In the records below, find the line containing "0: (266, 249, 5.04)" and the line containing "48: (1079, 150, 4.90)"; please repeat exactly the lines from one to the other, both included, and nothing more.

━━━━━ RECORDS FOR PROCESSING ━━━━━

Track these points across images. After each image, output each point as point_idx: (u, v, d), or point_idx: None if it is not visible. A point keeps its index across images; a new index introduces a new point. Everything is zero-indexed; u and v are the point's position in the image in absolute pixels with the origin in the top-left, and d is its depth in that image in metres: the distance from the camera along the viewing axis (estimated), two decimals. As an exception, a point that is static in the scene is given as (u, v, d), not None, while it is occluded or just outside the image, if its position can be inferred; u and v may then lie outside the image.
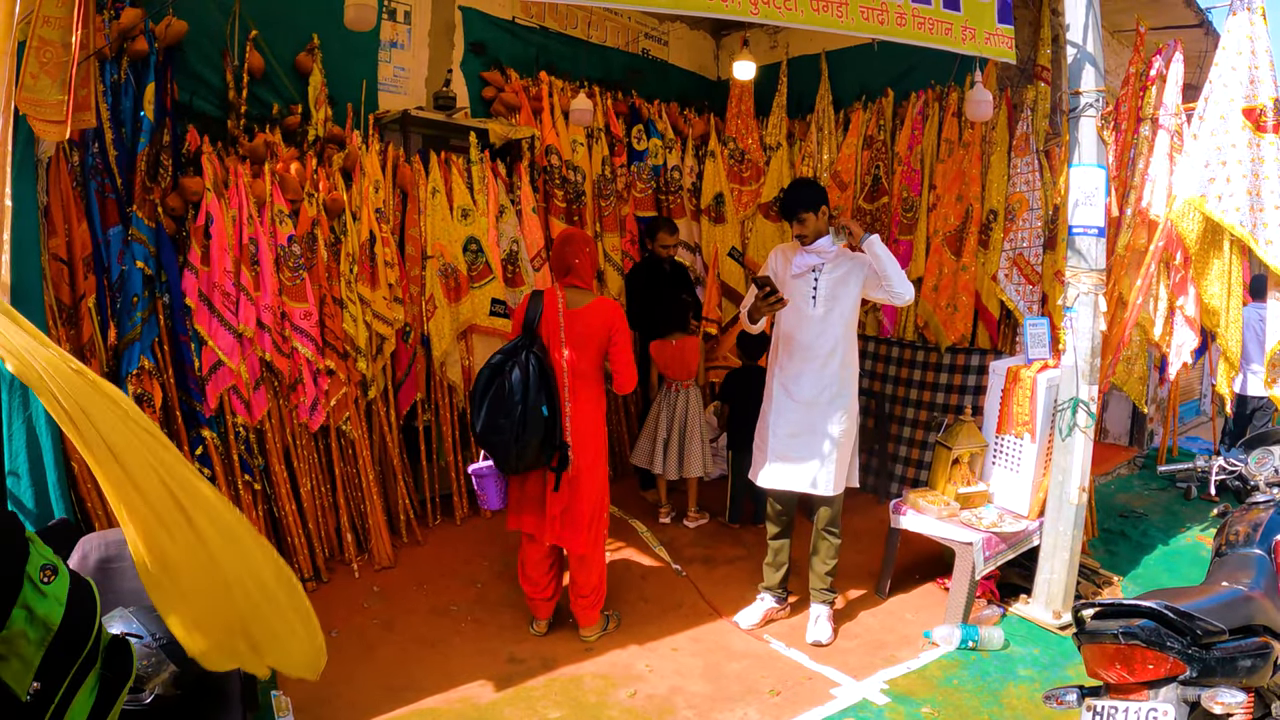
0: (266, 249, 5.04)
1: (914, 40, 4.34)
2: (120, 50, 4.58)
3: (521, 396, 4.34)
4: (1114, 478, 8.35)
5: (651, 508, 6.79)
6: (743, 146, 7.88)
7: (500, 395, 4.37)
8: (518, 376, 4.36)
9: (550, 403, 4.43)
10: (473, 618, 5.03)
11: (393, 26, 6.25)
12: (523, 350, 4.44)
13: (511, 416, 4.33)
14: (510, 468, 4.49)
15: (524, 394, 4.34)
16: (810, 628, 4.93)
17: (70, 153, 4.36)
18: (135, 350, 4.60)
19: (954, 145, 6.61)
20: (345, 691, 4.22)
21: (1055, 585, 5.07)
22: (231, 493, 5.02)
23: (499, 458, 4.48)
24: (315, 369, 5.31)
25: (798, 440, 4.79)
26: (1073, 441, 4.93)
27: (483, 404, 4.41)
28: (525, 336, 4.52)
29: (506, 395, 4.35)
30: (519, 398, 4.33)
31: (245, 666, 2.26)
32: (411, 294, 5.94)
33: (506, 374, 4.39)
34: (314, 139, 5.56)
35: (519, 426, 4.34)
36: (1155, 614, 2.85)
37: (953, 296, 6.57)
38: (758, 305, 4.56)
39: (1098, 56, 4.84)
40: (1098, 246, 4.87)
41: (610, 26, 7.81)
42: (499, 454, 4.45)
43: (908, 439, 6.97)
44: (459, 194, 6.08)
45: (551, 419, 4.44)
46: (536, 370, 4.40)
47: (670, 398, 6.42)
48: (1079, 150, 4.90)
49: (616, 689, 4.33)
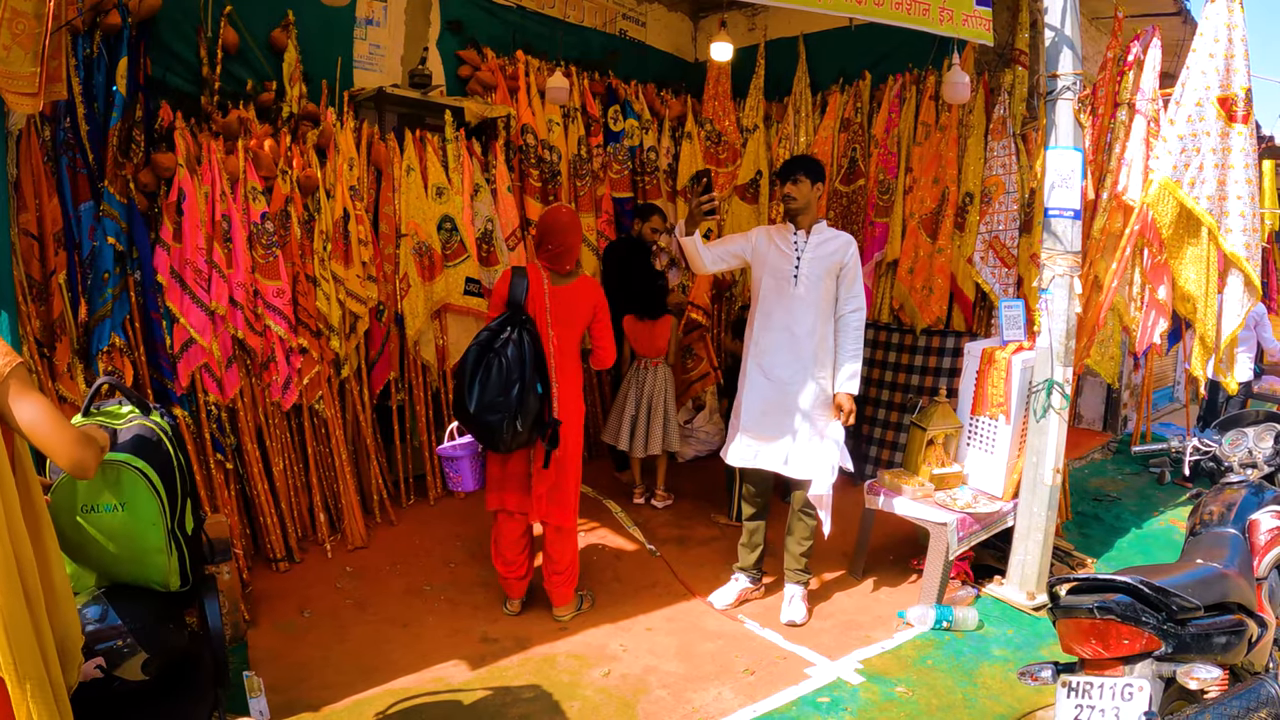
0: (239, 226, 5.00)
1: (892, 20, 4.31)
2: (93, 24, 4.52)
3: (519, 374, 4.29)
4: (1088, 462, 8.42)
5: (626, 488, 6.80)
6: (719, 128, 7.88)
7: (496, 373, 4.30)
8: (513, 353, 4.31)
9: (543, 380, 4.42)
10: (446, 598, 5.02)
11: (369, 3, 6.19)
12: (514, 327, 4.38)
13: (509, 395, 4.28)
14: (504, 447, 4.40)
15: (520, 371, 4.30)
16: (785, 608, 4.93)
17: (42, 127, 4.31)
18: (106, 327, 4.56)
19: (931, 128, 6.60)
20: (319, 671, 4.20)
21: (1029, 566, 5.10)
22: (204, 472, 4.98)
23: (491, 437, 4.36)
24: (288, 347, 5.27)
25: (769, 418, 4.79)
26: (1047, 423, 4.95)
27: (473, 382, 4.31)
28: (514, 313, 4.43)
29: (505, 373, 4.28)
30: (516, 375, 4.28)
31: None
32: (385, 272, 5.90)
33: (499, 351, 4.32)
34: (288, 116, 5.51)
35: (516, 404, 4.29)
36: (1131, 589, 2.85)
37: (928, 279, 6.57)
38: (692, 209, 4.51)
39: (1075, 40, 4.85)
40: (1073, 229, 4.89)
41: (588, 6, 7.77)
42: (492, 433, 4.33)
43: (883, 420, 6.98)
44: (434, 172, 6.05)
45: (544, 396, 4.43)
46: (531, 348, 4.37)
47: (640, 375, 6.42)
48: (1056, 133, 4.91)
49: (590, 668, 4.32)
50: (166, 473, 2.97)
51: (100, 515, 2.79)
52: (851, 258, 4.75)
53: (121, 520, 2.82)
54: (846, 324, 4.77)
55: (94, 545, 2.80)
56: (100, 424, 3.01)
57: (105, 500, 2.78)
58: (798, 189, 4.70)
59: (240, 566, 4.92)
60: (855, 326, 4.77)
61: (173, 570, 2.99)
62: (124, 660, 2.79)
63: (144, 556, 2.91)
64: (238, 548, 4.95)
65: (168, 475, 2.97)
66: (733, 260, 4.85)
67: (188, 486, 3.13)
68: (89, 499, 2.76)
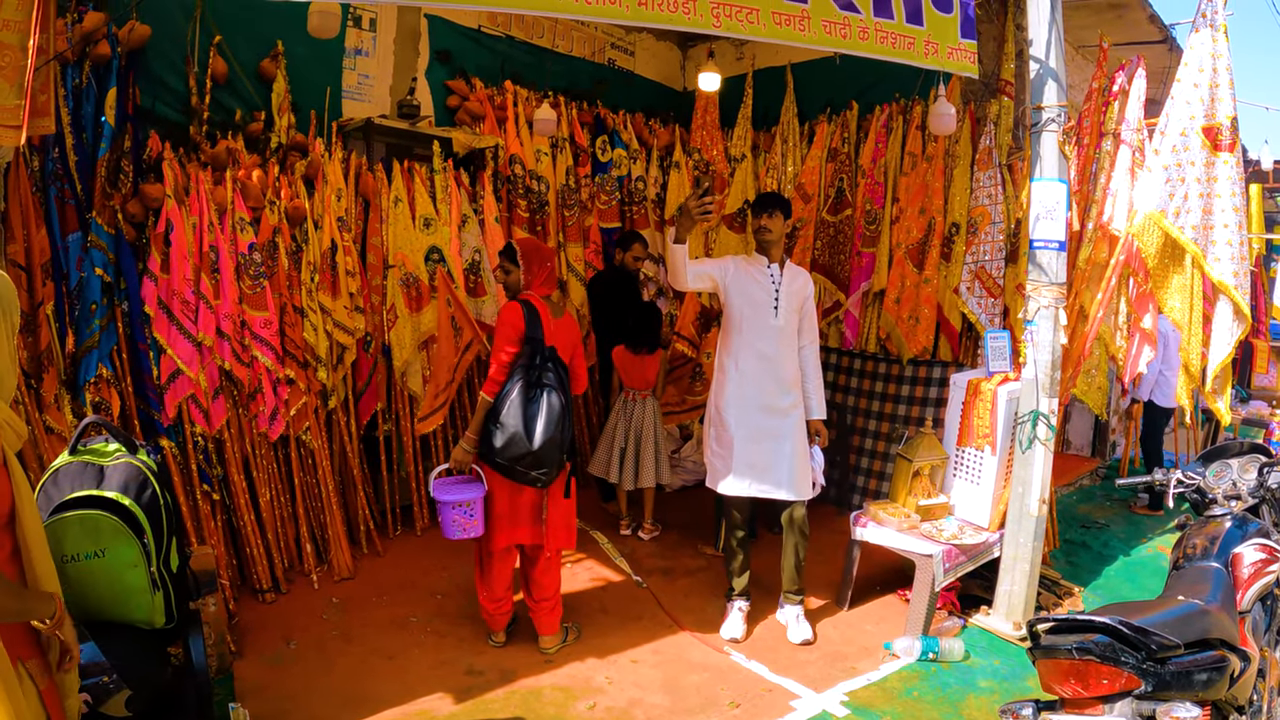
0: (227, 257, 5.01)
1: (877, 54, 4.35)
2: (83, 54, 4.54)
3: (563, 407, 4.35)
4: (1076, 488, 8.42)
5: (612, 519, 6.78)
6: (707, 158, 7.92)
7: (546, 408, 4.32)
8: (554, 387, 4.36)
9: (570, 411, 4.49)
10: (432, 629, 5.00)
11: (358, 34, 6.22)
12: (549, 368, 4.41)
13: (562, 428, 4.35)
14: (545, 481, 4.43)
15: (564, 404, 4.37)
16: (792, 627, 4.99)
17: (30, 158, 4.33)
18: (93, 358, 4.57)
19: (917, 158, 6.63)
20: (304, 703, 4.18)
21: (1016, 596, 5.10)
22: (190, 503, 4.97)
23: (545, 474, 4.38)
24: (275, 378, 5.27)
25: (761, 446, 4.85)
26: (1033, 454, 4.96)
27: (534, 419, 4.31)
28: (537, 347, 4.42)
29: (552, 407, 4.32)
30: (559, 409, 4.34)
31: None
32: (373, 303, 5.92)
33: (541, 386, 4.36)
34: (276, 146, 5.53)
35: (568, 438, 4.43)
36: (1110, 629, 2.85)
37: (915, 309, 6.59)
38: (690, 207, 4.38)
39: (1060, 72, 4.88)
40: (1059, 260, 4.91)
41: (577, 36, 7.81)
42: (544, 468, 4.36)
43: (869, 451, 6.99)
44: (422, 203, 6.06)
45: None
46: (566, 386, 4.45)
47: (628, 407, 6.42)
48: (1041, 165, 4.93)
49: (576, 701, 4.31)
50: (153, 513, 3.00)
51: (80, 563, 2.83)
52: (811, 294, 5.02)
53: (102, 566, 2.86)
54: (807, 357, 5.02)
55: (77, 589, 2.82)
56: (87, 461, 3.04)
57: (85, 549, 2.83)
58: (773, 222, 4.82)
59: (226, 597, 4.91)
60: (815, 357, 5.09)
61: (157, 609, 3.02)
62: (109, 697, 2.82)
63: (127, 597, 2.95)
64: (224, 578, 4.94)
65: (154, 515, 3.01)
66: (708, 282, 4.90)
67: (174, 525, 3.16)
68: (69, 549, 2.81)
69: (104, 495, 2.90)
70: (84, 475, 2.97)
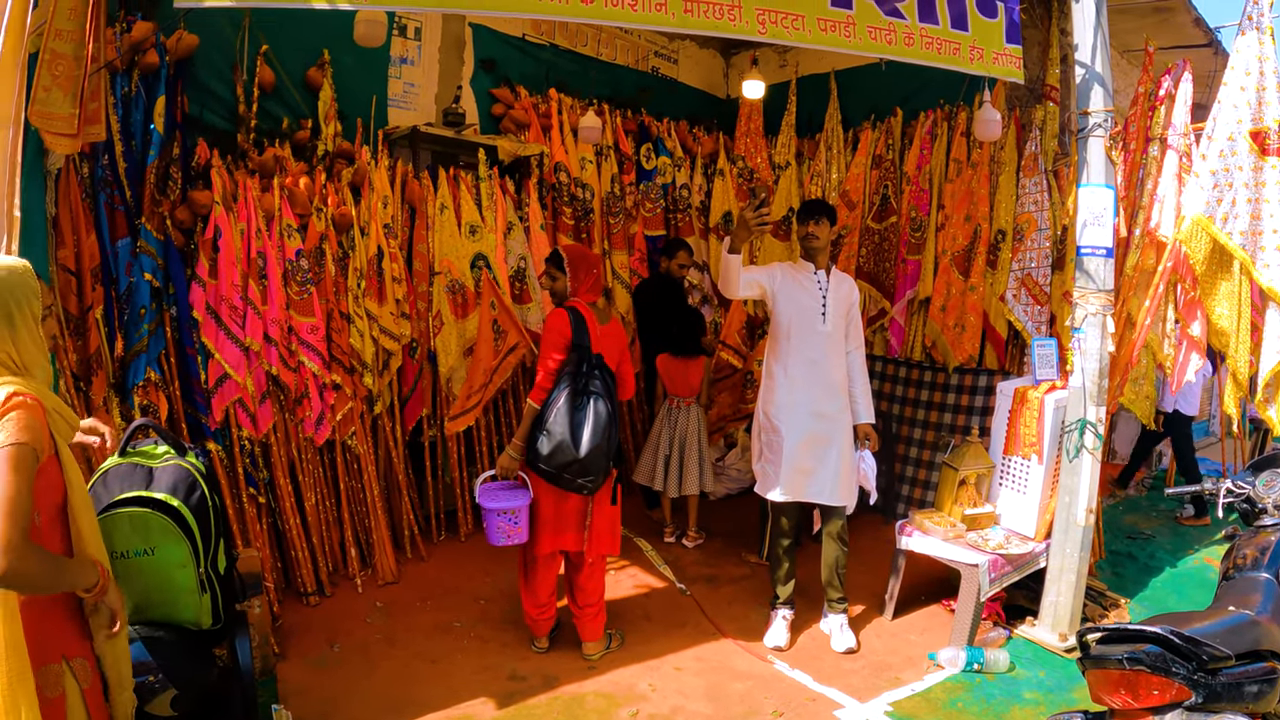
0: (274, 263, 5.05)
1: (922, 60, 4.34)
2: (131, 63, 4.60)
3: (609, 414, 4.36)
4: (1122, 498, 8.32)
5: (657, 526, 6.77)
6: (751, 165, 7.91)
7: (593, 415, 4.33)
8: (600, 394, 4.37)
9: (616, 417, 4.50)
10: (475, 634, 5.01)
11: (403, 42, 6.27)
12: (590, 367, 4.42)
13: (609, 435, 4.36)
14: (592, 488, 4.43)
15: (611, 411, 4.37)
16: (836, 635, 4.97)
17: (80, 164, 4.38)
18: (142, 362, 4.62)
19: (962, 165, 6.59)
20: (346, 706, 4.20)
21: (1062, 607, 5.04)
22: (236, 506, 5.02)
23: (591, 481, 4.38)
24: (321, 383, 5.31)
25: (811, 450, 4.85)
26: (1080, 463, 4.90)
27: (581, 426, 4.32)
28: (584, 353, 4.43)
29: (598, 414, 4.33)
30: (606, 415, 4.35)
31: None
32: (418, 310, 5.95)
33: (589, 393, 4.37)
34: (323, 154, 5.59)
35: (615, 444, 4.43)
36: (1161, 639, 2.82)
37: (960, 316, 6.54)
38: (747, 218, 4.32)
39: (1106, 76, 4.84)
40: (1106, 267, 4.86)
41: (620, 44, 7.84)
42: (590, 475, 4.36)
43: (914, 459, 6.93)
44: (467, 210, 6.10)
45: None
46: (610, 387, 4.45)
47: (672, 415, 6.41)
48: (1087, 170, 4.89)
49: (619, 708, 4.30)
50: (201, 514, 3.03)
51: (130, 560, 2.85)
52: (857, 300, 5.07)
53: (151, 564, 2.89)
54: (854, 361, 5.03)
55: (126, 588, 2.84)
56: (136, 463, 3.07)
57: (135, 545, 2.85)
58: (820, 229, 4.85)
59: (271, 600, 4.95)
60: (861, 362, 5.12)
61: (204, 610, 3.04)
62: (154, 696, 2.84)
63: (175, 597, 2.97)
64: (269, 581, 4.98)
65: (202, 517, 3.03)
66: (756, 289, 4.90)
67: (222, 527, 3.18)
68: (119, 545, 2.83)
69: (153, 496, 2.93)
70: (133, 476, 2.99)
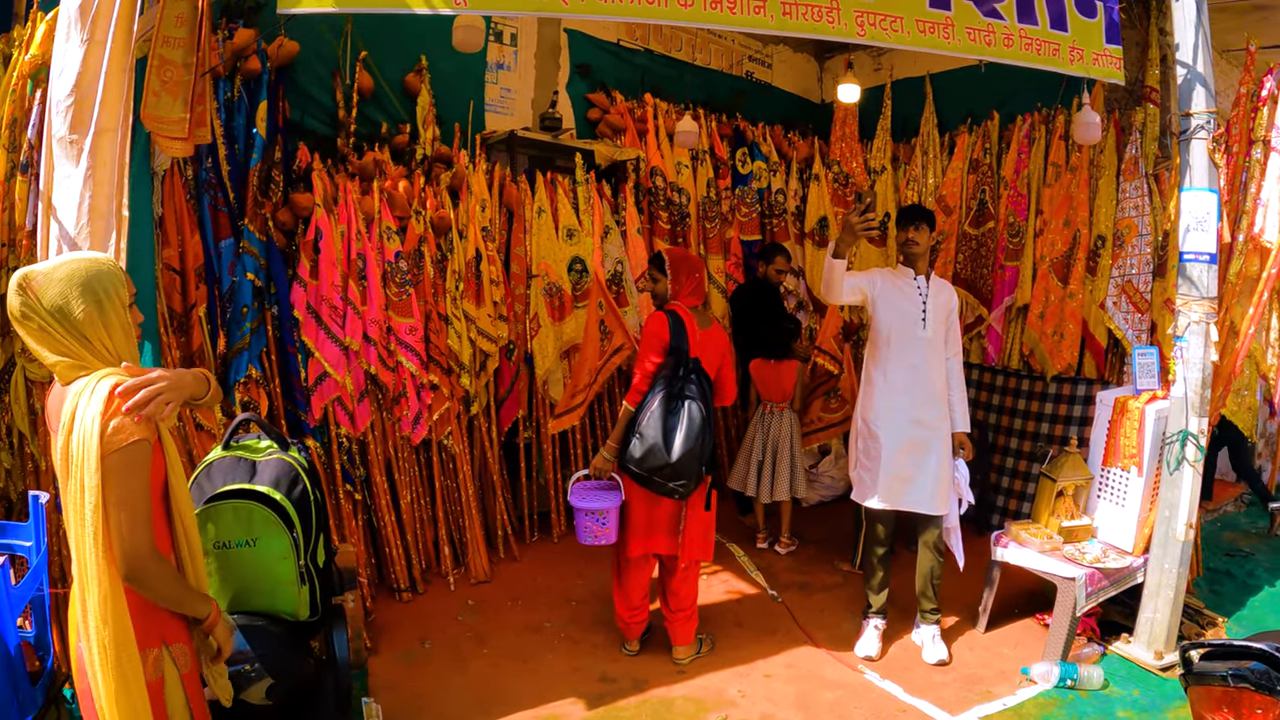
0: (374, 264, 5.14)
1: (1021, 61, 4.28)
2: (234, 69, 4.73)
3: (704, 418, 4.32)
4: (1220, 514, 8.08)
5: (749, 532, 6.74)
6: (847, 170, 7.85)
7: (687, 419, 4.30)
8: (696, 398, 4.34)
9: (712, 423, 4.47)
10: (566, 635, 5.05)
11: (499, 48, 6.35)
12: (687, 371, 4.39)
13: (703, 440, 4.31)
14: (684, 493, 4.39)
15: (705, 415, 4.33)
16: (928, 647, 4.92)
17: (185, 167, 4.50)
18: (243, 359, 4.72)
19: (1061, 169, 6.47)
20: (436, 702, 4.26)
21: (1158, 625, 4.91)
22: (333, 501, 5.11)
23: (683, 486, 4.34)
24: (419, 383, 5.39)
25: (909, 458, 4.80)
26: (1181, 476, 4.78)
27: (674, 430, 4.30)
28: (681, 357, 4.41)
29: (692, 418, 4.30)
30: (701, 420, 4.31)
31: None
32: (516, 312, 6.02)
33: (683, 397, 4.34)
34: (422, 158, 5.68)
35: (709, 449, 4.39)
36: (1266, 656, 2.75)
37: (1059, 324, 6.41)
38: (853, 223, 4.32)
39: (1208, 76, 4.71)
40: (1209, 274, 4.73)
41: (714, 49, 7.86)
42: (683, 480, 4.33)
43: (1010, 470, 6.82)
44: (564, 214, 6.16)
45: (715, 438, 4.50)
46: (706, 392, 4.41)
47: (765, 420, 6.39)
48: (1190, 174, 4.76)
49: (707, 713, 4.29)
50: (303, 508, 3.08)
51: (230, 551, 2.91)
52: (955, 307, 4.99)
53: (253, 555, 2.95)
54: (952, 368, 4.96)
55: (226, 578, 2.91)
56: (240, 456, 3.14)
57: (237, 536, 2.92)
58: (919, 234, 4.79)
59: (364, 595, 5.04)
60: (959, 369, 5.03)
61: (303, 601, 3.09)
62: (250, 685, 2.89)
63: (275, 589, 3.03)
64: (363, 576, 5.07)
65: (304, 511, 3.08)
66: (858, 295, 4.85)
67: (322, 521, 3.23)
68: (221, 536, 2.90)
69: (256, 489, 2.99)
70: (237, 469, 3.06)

━━━━━

■ **SOLUTION TO THIS TASK**:
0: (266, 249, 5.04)
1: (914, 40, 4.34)
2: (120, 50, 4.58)
3: (521, 396, 4.34)
4: (1114, 478, 8.35)
5: (651, 508, 6.79)
6: (743, 146, 7.88)
7: (500, 395, 4.37)
8: (518, 376, 4.36)
9: (550, 403, 4.43)
10: (473, 618, 5.03)
11: (393, 26, 6.25)
12: (523, 350, 4.44)
13: (511, 416, 4.33)
14: (510, 468, 4.49)
15: (524, 394, 4.34)
16: (810, 628, 4.93)
17: (70, 153, 4.36)
18: (135, 350, 4.60)
19: (954, 145, 6.61)
20: (345, 691, 4.22)
21: (1055, 585, 5.07)
22: (231, 493, 5.02)
23: (499, 458, 4.48)
24: (315, 369, 5.31)
25: (798, 440, 4.79)
26: (1073, 441, 4.93)
27: (483, 404, 4.41)
28: (525, 336, 4.52)
29: (506, 395, 4.35)
30: (519, 398, 4.33)
31: (245, 666, 2.26)
32: (411, 294, 5.94)
33: (506, 374, 4.39)
34: (314, 139, 5.56)
35: (519, 426, 4.34)
36: (1155, 614, 2.85)
37: (953, 296, 6.57)
38: (758, 305, 4.56)
39: (1098, 56, 4.84)
40: (1098, 246, 4.87)
41: (610, 26, 7.81)
42: (499, 454, 4.45)
43: (908, 439, 6.97)
44: (459, 194, 6.08)
45: (551, 419, 4.44)
46: (536, 370, 4.40)
47: (670, 398, 6.42)
48: (1079, 150, 4.90)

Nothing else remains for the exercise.